Flip-flopping more often than a fish out of water or a goaltender out of position, Philadelphia Flyer Coach Terry Murray will go back to goalie Ron Hextall tonight in an effort to keep the Detroit Red Wings from turning the Stanley Cup finals into a rout.
In the latest of a bizarre series of goaltending switches, lineup changes and altered line combinations, Murray said Wednesday he will start Hextall “for the duration. . . . We’re going to settle it down.” But the duration will be short unless Hextall improves on the performances he and Garth Snow have delivered--and unless the Flyers’ defense tightens and offense improves its output of one even-strength goal in two games.
Hextall started the Cup opener, a 4-2 loss last Saturday. After Murray publicly chided Hextall for giving up a demoralizing 60-foot goal to Steve Yzerman in the first minute of the third period, he went to Snow on a gut feeling. The next feeling in his gut might be an ulcer. Snow failed in the clutch, yielding a soft 50-foot goal by Kirk Maltby after the Flyers had clawed back to tie the score. The Red Wings scored an insurance goal on a two-on-one break in the third period for another 4-2 win to take a 2-0 series lead back to Joe Louis Arena, where they are 7-1 in the playoffs.
Snow became the Flyers’ playoff starter after Hextall faltered late in the season. Snow started every game of their first-round victory over Pittsburgh and the first four against Buffalo before a 5-4 overtime loss spurred Murray to start Hextall in the fifth and final game. Murray went back to Snow in Games 1 and 2 of the Eastern Conference finals against the New York Rangers, but reverted to Hextall after a horrible outing by Snow in the Flyers’ 5-4 loss in Game 2. Hextall finished that series.
With the situation growing dire--only two teams have rallied to win the Cup after losing the first two games at home--Murray is putting the Flyers’ fate back in Hextall’s hands.
“Why? To win games. That’s as plain and simple as I can say it,” Murray said. “Going back over the year, we got great goaltending from both our goalies, and we got great goaltending in the playoffs. . . . I don’t have any regrets [over his goaltending choices]. Snowy has played very well for us. He played very well against Pittsburgh and Buffalo. If the situation was that he hadn’t played any playoff games, that would be different.
“We’re down two games. Hexy’s playing and we have to go into their building and win.”

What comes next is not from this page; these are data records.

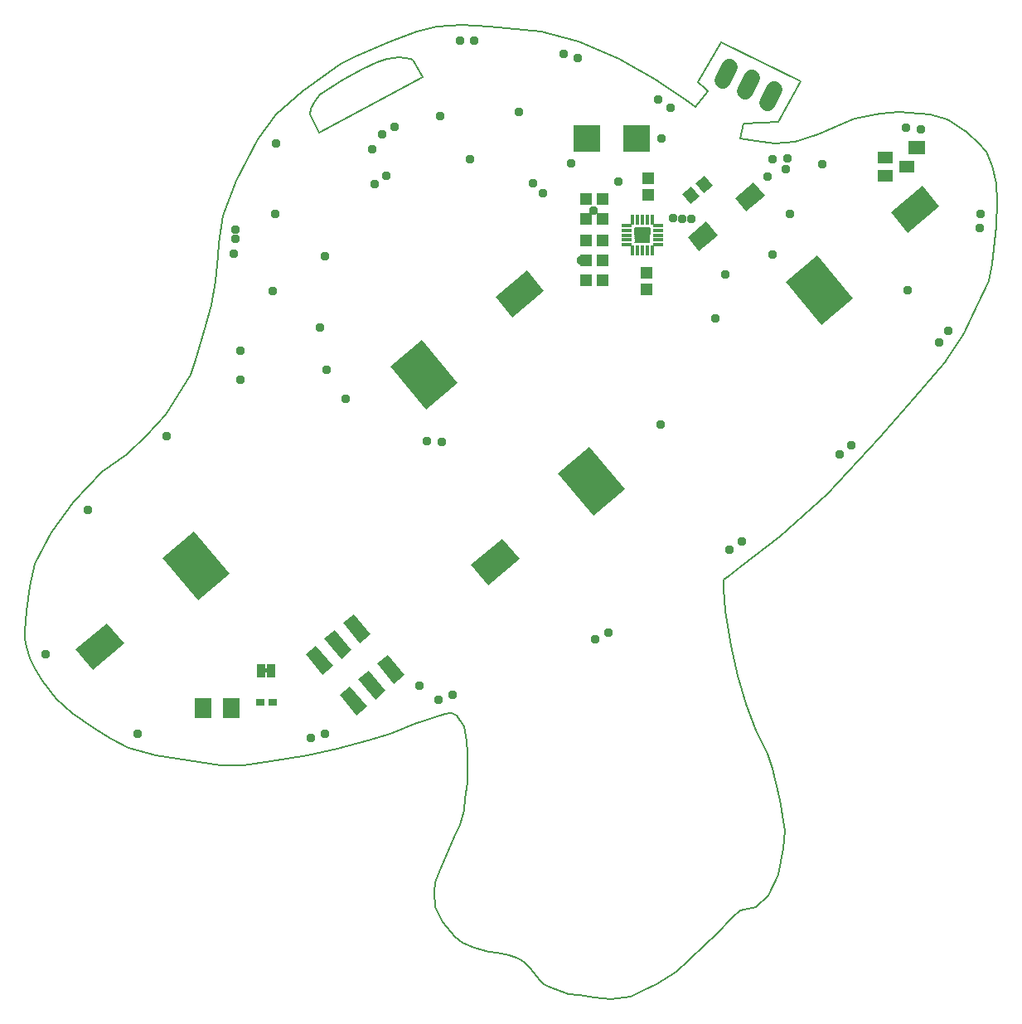
<source format=gbs>
G75*
%MOIN*%
%OFA0B0*%
%FSLAX25Y25*%
%IPPOS*%
%LPD*%
%AMOC8*
5,1,8,0,0,1.08239X$1,22.5*
%
%ADD10C,0.00600*%
%ADD11R,0.04134X0.01378*%
%ADD12R,0.01378X0.04134*%
%ADD13C,0.00591*%
%ADD14R,0.10643X0.16548*%
%ADD15R,0.22454X0.16548*%
%ADD16R,0.04737X0.05131*%
%ADD17R,0.05131X0.04737*%
%ADD18R,0.10839X0.10643*%
%ADD19R,0.09855X0.07099*%
%ADD20C,0.06800*%
%ADD21R,0.05524X0.10643*%
%ADD22R,0.06312X0.04737*%
%ADD23R,0.03556X0.02769*%
%ADD24R,0.03300X0.05800*%
%ADD25C,0.00500*%
%ADD26R,0.07099X0.07898*%
%ADD27C,0.03778*%
D10*
X0083800Y0142400D02*
X0109800Y0138400D01*
X0119300Y0138400D01*
X0130300Y0139900D01*
X0144800Y0142400D01*
X0156800Y0144900D01*
X0169300Y0148400D01*
X0178300Y0150900D01*
X0187800Y0154900D01*
X0200300Y0158900D01*
X0202300Y0159400D01*
X0202800Y0159400D01*
X0204800Y0158400D01*
X0206300Y0156400D01*
X0207800Y0153900D01*
X0208800Y0147900D01*
X0209300Y0143400D01*
X0209300Y0131400D01*
X0208300Y0124900D01*
X0207800Y0120400D01*
X0206300Y0114400D01*
X0204300Y0110400D01*
X0198300Y0096400D01*
X0196300Y0091400D01*
X0195800Y0087400D01*
X0196300Y0081400D01*
X0199300Y0075400D01*
X0204300Y0069400D01*
X0207300Y0066900D01*
X0211800Y0064900D01*
X0217800Y0063400D01*
X0221300Y0062900D01*
X0225800Y0061900D01*
X0228800Y0060900D01*
X0230800Y0059900D01*
X0232300Y0058900D01*
X0234300Y0056900D01*
X0235800Y0054900D01*
X0238300Y0051900D01*
X0239800Y0050400D01*
X0241800Y0049400D01*
X0249800Y0046400D01*
X0254300Y0045900D01*
X0260300Y0044900D01*
X0266800Y0044400D01*
X0274800Y0045400D01*
X0280300Y0047900D01*
X0285300Y0050400D01*
X0287800Y0051900D01*
X0293300Y0055400D01*
X0298300Y0059900D01*
X0304800Y0066400D01*
X0309300Y0070400D01*
X0315800Y0077400D01*
X0318800Y0079900D01*
X0325300Y0081400D01*
X0330300Y0085900D01*
X0334300Y0094400D01*
X0336300Y0104900D01*
X0336800Y0111900D01*
X0334800Y0124400D01*
X0333300Y0131400D01*
X0331800Y0136900D01*
X0329800Y0142900D01*
X0325300Y0152400D01*
X0321300Y0162900D01*
X0317800Y0174400D01*
X0315300Y0186400D01*
X0312800Y0200400D01*
X0312300Y0209400D01*
X0312300Y0212900D01*
X0314300Y0214400D01*
X0319300Y0218400D01*
X0334800Y0230400D01*
X0353800Y0247400D01*
X0374800Y0269900D01*
X0390800Y0288400D01*
X0401300Y0300400D01*
X0408800Y0311900D01*
X0414300Y0323400D01*
X0418800Y0332900D01*
X0420300Y0339900D01*
X0421800Y0354900D01*
X0422300Y0364900D01*
X0421800Y0372400D01*
X0420300Y0379400D01*
X0417800Y0384900D01*
X0414800Y0388400D01*
X0409800Y0392900D01*
X0402300Y0397900D01*
X0395300Y0399900D01*
X0382800Y0400900D01*
X0375300Y0400400D01*
X0364800Y0398400D01*
X0360300Y0396400D01*
X0350300Y0391900D01*
X0340800Y0388900D01*
X0332800Y0388400D01*
X0325300Y0389400D01*
X0318800Y0390400D01*
X0320300Y0396400D01*
X0334300Y0396900D01*
X0343300Y0413400D01*
X0311300Y0428900D01*
X0301800Y0412900D01*
X0304800Y0410400D01*
X0305800Y0409400D01*
X0300800Y0402900D01*
X0298300Y0404900D01*
X0284800Y0413900D01*
X0270300Y0422400D01*
X0253800Y0429400D01*
X0238800Y0433400D01*
X0217800Y0435400D01*
X0206800Y0435900D01*
X0196800Y0435400D01*
X0188800Y0433400D01*
X0178300Y0429400D01*
X0164300Y0423400D01*
X0158300Y0420400D01*
X0142800Y0409400D01*
X0132300Y0399900D01*
X0124800Y0389900D01*
X0116300Y0373400D01*
X0110800Y0359400D01*
X0109300Y0348400D01*
X0108800Y0342900D01*
X0107800Y0332900D01*
X0106300Y0323400D01*
X0103800Y0314900D01*
X0099800Y0301400D01*
X0097800Y0295400D01*
X0087800Y0279400D01*
X0080300Y0270900D01*
X0072300Y0263400D01*
X0062300Y0256400D01*
X0050800Y0244400D01*
X0041800Y0231900D01*
X0035300Y0219400D01*
X0033300Y0210400D01*
X0031800Y0200400D01*
X0031300Y0192400D01*
X0031300Y0188900D01*
X0031800Y0185900D01*
X0033300Y0181400D01*
X0035300Y0177400D01*
X0038300Y0172400D01*
X0043800Y0164900D01*
X0050300Y0159400D01*
X0058800Y0153400D01*
X0065800Y0148900D01*
X0072800Y0145400D01*
X0083800Y0142400D01*
X0149700Y0392600D02*
X0145800Y0399900D01*
X0146300Y0402400D01*
X0147800Y0405400D01*
X0149800Y0407900D01*
X0159300Y0413900D01*
X0167300Y0418400D01*
X0172800Y0420900D01*
X0176800Y0422400D01*
X0181800Y0422900D01*
X0186300Y0422400D01*
X0187300Y0421900D01*
X0191200Y0415100D01*
X0149700Y0392600D01*
D11*
X0273172Y0355388D03*
X0273172Y0353420D03*
X0273172Y0351451D03*
X0273172Y0349483D03*
X0273172Y0347514D03*
X0285770Y0347514D03*
X0285770Y0349483D03*
X0285770Y0351451D03*
X0285770Y0353420D03*
X0285770Y0355388D03*
D12*
X0283408Y0357750D03*
X0281439Y0357750D03*
X0279471Y0357750D03*
X0277502Y0357750D03*
X0275534Y0357750D03*
X0275534Y0345152D03*
X0277502Y0345152D03*
X0279471Y0345152D03*
X0281439Y0345152D03*
X0283408Y0345152D03*
D13*
X0282345Y0348617D02*
X0276636Y0348577D01*
X0276675Y0348588D01*
X0276704Y0348617D01*
X0276715Y0348656D01*
X0276676Y0354286D01*
X0282384Y0354246D01*
X0282345Y0348617D01*
X0282348Y0349123D02*
X0276712Y0349123D01*
X0276708Y0349712D02*
X0282353Y0349712D01*
X0282357Y0350302D02*
X0276703Y0350302D01*
X0276699Y0350891D02*
X0282361Y0350891D01*
X0282365Y0351480D02*
X0276695Y0351480D01*
X0276691Y0352069D02*
X0282369Y0352069D01*
X0282373Y0352658D02*
X0276687Y0352658D01*
X0276683Y0353247D02*
X0282377Y0353247D01*
X0282381Y0353836D02*
X0276679Y0353836D01*
D14*
G36*
X0233163Y0337152D02*
X0240004Y0329000D01*
X0227329Y0318364D01*
X0220488Y0326516D01*
X0233163Y0337152D01*
G37*
G36*
X0217437Y0210648D02*
X0210596Y0218800D01*
X0223271Y0229436D01*
X0230112Y0221284D01*
X0217437Y0210648D01*
G37*
G36*
X0058437Y0176648D02*
X0051596Y0184800D01*
X0064271Y0195436D01*
X0071112Y0187284D01*
X0058437Y0176648D01*
G37*
G36*
X0392163Y0371152D02*
X0399004Y0363000D01*
X0386329Y0352364D01*
X0379488Y0360516D01*
X0392163Y0371152D01*
G37*
D15*
G36*
X0349734Y0343259D02*
X0364166Y0326060D01*
X0351490Y0315423D01*
X0337058Y0332622D01*
X0349734Y0343259D01*
G37*
G36*
X0259866Y0238541D02*
X0245434Y0255740D01*
X0258110Y0266377D01*
X0272542Y0249178D01*
X0259866Y0238541D01*
G37*
G36*
X0190734Y0309259D02*
X0205166Y0292060D01*
X0192490Y0281423D01*
X0178058Y0298622D01*
X0190734Y0309259D01*
G37*
G36*
X0100866Y0204541D02*
X0086434Y0221740D01*
X0099110Y0232377D01*
X0113542Y0215178D01*
X0100866Y0204541D01*
G37*
D16*
X0256954Y0333400D03*
X0263646Y0333400D03*
X0263646Y0341400D03*
X0256954Y0341400D03*
X0256954Y0349400D03*
X0263646Y0349400D03*
X0263646Y0357900D03*
X0256954Y0357900D03*
X0256954Y0365900D03*
X0263646Y0365900D03*
X0281800Y0367554D03*
X0281800Y0374246D03*
G36*
X0302598Y0367007D02*
X0298971Y0363962D01*
X0295674Y0367891D01*
X0299301Y0370936D01*
X0302598Y0367007D01*
G37*
G36*
X0307726Y0371309D02*
X0304099Y0368264D01*
X0300802Y0372193D01*
X0304429Y0375238D01*
X0307726Y0371309D01*
G37*
D17*
X0281300Y0336246D03*
X0281300Y0329554D03*
D18*
X0277241Y0390400D03*
X0257359Y0390400D03*
D19*
G36*
X0297745Y0350480D02*
X0305293Y0356813D01*
X0309855Y0351376D01*
X0302307Y0345043D01*
X0297745Y0350480D01*
G37*
G36*
X0316745Y0366424D02*
X0324293Y0372757D01*
X0328855Y0367320D01*
X0321307Y0360987D01*
X0316745Y0366424D01*
G37*
D20*
X0329911Y0404753D02*
X0332588Y0410123D01*
X0323639Y0414585D02*
X0320961Y0409215D01*
X0312012Y0413677D02*
X0314689Y0419047D01*
D21*
G36*
X0159171Y0195470D02*
X0163403Y0199021D01*
X0170243Y0190870D01*
X0166011Y0187319D01*
X0159171Y0195470D01*
G37*
G36*
X0151631Y0189143D02*
X0155863Y0192694D01*
X0162703Y0184543D01*
X0158471Y0180992D01*
X0151631Y0189143D01*
G37*
G36*
X0144091Y0182816D02*
X0148323Y0186367D01*
X0155163Y0178216D01*
X0150931Y0174665D01*
X0144091Y0182816D01*
G37*
G36*
X0157757Y0166530D02*
X0161989Y0170081D01*
X0168829Y0161930D01*
X0164597Y0158379D01*
X0157757Y0166530D01*
G37*
G36*
X0165297Y0172857D02*
X0169529Y0176408D01*
X0176369Y0168257D01*
X0172137Y0164706D01*
X0165297Y0172857D01*
G37*
G36*
X0172837Y0179184D02*
X0177069Y0182735D01*
X0183909Y0174584D01*
X0179677Y0171033D01*
X0172837Y0179184D01*
G37*
D22*
X0377069Y0375260D03*
X0377069Y0382740D03*
X0385731Y0379000D03*
D23*
X0130862Y0163700D03*
X0125744Y0163700D03*
D24*
X0126300Y0176300D03*
X0130300Y0176300D03*
X0388200Y0386700D03*
X0391400Y0386700D03*
D25*
X0129050Y0176800D02*
X0127550Y0176800D01*
X0127550Y0175800D01*
X0129050Y0175800D01*
X0129050Y0176800D01*
X0129050Y0176503D02*
X0127550Y0176503D01*
X0127550Y0176004D02*
X0129050Y0176004D01*
D26*
X0114098Y0161200D03*
X0102902Y0161200D03*
D27*
X0076641Y0150987D03*
X0039451Y0183080D03*
X0056705Y0241056D03*
X0088365Y0270480D03*
X0117800Y0293400D03*
X0117800Y0304854D03*
X0130800Y0328900D03*
X0115167Y0344024D03*
X0115978Y0349874D03*
X0115877Y0353788D03*
X0131800Y0359900D03*
X0151989Y0342962D03*
X0149749Y0314166D03*
X0152438Y0297272D03*
X0160349Y0285558D03*
X0193029Y0268466D03*
X0198925Y0268130D03*
X0254925Y0341251D03*
X0259788Y0361412D03*
X0269800Y0372900D03*
X0250800Y0380400D03*
X0257300Y0390400D03*
X0235429Y0372301D03*
X0239626Y0368147D03*
X0210046Y0381804D03*
X0198300Y0399400D03*
X0179983Y0394984D03*
X0174910Y0391960D03*
X0170800Y0385900D03*
X0176679Y0375321D03*
X0171737Y0372087D03*
X0132091Y0388186D03*
X0206094Y0429524D03*
X0211999Y0429524D03*
X0230000Y0401100D03*
X0247955Y0424224D03*
X0253596Y0422478D03*
X0285947Y0405858D03*
X0290814Y0402513D03*
X0287145Y0390151D03*
X0304264Y0371751D03*
X0299356Y0357900D03*
X0295578Y0357900D03*
X0291800Y0358400D03*
X0312800Y0335767D03*
X0308801Y0317901D03*
X0331989Y0343700D03*
X0338800Y0359900D03*
X0329800Y0374900D03*
X0331852Y0382018D03*
X0337750Y0382306D03*
X0337337Y0378091D03*
X0351800Y0379900D03*
X0385657Y0394572D03*
X0391522Y0393883D03*
X0415685Y0360022D03*
X0415294Y0354129D03*
X0386300Y0329400D03*
X0402388Y0313040D03*
X0398867Y0308299D03*
X0363635Y0266869D03*
X0359014Y0263193D03*
X0319578Y0228201D03*
X0314647Y0224950D03*
X0286800Y0275400D03*
X0281300Y0329554D03*
X0265753Y0191750D03*
X0260472Y0189105D03*
X0203265Y0166484D03*
X0197678Y0164571D03*
X0189879Y0170400D03*
X0151890Y0150854D03*
X0146167Y0149395D03*
M02*

</source>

In another possible change, defenseman Paul Coffey is questionable because of a concussion he sustained when he was hit by Detroit’s Darren McCarty late in Tuesday’s game. That occurred after the many defensive gaffes Coffey committed to push his plus/minus ratio for the series to minus-five.
Coffey didn’t accompany the team to Detroit but is scheduled to undergo tests today in hopes of being cleared to play. If not, he would be replaced by Michel Petit, who was benched before the playoffs, played one game against the Rangers and was benched again after a foolish penalty in the third game left the Flyers short-handed for four minutes. The Flyers lost defenseman Petr Svoboda last Saturday because of a broken bone in his foot.
Hextall said he believes the Flyers can overcome the adversity of injuries and being on enemy ice.
“I’m extremely happy to have an opportunity to play again,” said Hextall, who is 4-1 with a 2.58 goals-against average and .904 save percentage in the playoffs. “We’re down, 2-0, but we’re excited about where we are. Being in Detroit is going to help us. We’re going to play a simpler game.”
Murray again said the Flyers must forecheck more persistently and eliminate giveaways. “We feel after two games, we’ve given up the two games,” he said. “Detroit has not come out and beat us. We’re the ones that made the bad decisions and the turnovers.”
The Red Wings insisted they’re more concerned about themselves than about the opposing goalies and are wary of the Flyers’ 6-1 playoff road record. “We know we have to be ready,” Detroit defenseman Nicklas Lidstrom said. “I think we can play better.”
And there’s the difference. They can improve after winning the first two games, but the Flyers must improve or face an 0-3 deficit. Only the 1942 Toronto Maple Leafs have overcome that deficit in the finals.
“I think our hockey club is very well prepared,” said goalie Mike Vernon, who is one victory from triggering a clause in his contract that would give him a $2.3-million contract next season.
Former Buffalo defenseman Jim Schoenfeld, fired by the Washington Capitals as their coach on Tuesday, is considered a strong choice to become the Sabres’ general manager, and former Boston Bruins forward and coach Terry O’Reilly has interviewed for the Buffalo coaching job, which could become vacated by Ted Nolan.